### WORKING DATA
■ ■ ■ ■

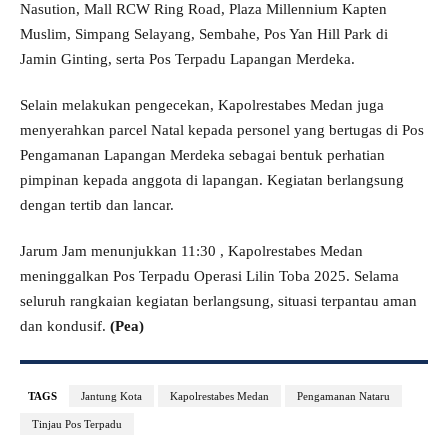
Nasution, Mall RCW Ring Road, Plaza Millennium Kapten
Muslim, Simpang Selayang, Sembahe, Pos Yan Hill Park di
Jamin Ginting, serta Pos Terpadu Lapangan Merdeka.
Selain melakukan pengecekan, Kapolrestabes Medan juga
menyerahkan parcel Natal kepada personel yang bertugas di Pos
Pengamanan Lapangan Merdeka sebagai bentuk perhatian
pimpinan kepada anggota di lapangan. Kegiatan berlangsung
dengan tertib dan lancar.
Jarum Jam menunjukkan 11:30 , Kapolrestabes Medan
meninggalkan Pos Terpadu Operasi Lilin Toba 2025. Selama
seluruh rangkaian kegiatan berlangsung, situasi terpantau aman
dan kondusif.
(Pea)
TAGS
Jantung Kota
Kapolrestabes Medan
Pengamanan Nataru
Tinjau Pos Terpadu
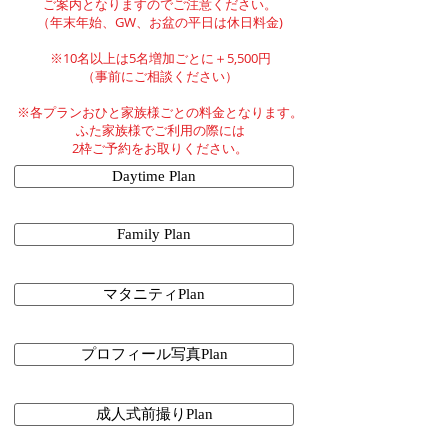
ご案内となりますのでご注意ください。
（年末年始、GW、お盆の平日は休日料金)
※10名以上は5名増加ごとに＋5,500円
（事前にご相談ください）
※各プランおひと家族様ごとの料金となります。
ふた家族様でご利用の際には
2枠ご予約をお取りください。
Daytime Plan
Family Plan
マタニティPlan
プロフィール写真Plan
成人式前撮りPlan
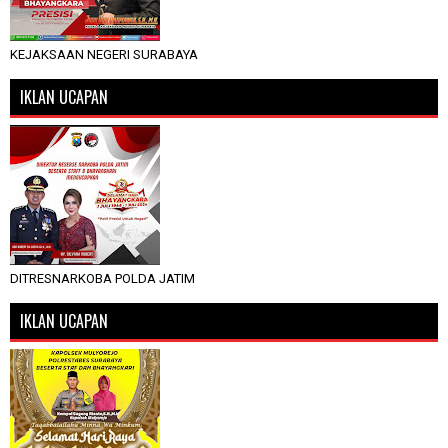
KEJAKSAAN NEGERI SURABAYA
IKLAN UCAPAN
DITRESNARKOBA POLDA JATIM
IKLAN UCAPAN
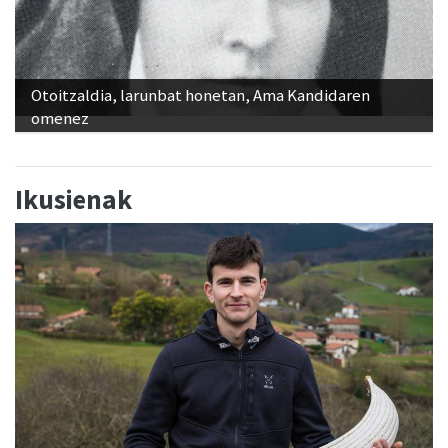
Otoitzaldia, larunbat honetan, Ama Kandidaren
omenez
Ikusienak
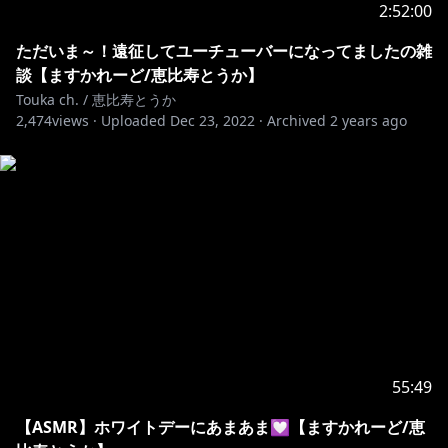
2:52:00
ただいま～！遠征してユーチューバーになってましたの雑
談【ますかれーど/恵比寿とうか】
Touka ch. / 恵比寿とうか
2,474
views ·
Uploaded
Dec 23, 2022
·
Archived
2 years ago
55:49
【ASMR】ホワイトデーにあまあま💟【ますかれーど/恵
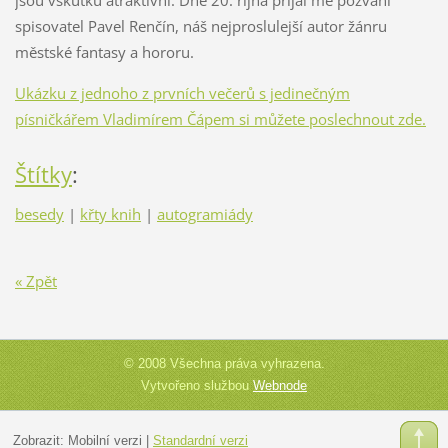
jsou vskutku atraktivní. Dne 20. října přijal mé pozvání
spisovatel Pavel Renčín, náš nejproslulejší autor žánru
městské fantasy a hororu.
Ukázku z jednoho z prvních večerů s jedinečným
písničkářem Vladimírem Čápem si můžete poslechnout zde.
Štítky
:
besedy
|
křty knih
|
autogramiády
« Zpět
© 2008 Všechna práva vyhrazena.
Vytvořeno službou
Webnode
Zobrazit:
Mobilní verzi
|
Standardní verzi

■ ■ ■ ■

### BRIEF
Pictures stay out; the data above is to be returned exactly.

### TASK RESULT
Nasution, Mall RCW Ring Road, Plaza Millennium Kapten
Muslim, Simpang Selayang, Sembahe, Pos Yan Hill Park di
Jamin Ginting, serta Pos Terpadu Lapangan Merdeka.
Selain melakukan pengecekan, Kapolrestabes Medan juga
menyerahkan parcel Natal kepada personel yang bertugas di Pos
Pengamanan Lapangan Merdeka sebagai bentuk perhatian
pimpinan kepada anggota di lapangan. Kegiatan berlangsung
dengan tertib dan lancar.
Jarum Jam menunjukkan 11:30 , Kapolrestabes Medan
meninggalkan Pos Terpadu Operasi Lilin Toba 2025. Selama
seluruh rangkaian kegiatan berlangsung, situasi terpantau aman
dan kondusif.
(Pea)
TAGS
Jantung Kota
Kapolrestabes Medan
Pengamanan Nataru
Tinjau Pos Terpadu
ご案内となりますのでご注意ください。
（年末年始、GW、お盆の平日は休日料金)
※10名以上は5名増加ごとに＋5,500円
（事前にご相談ください）
※各プランおひと家族様ごとの料金となります。
ふた家族様でご利用の際には
2枠ご予約をお取りください。
Daytime Plan
Family Plan
マタニティPlan
プロフィール写真Plan
成人式前撮りPlan
KEJAKSAAN NEGERI SURABAYA
IKLAN UCAPAN
DITRESNARKOBA POLDA JATIM
IKLAN UCAPAN
Otoitzaldia, larunbat honetan, Ama Kandidaren
omenez
Ikusienak
2:52:00
ただいま～！遠征してユーチューバーになってましたの雑
談【ますかれーど/恵比寿とうか】
Touka ch. / 恵比寿とうか
2,474
views ·
Uploaded
Dec 23, 2022
·
Archived
2 years ago
55:49
【ASMR】ホワイトデーにあまあま💟【ますかれーど/恵
jsou vskutku atraktivní. Dne 20. října přijal mé pozvání
spisovatel Pavel Renčín, náš nejproslulejší autor žánru
městské fantasy a hororu.
Ukázku z jednoho z prvních večerů s jedinečným
písničkářem Vladimírem Čápem si můžete poslechnout zde.
Štítky
:
besedy
|
křty knih
|
autogramiády
« Zpět
© 2008 Všechna práva vyhrazena.
Vytvořeno službou
Webnode
Zobrazit:
Mobilní verzi
|
Standardní verzi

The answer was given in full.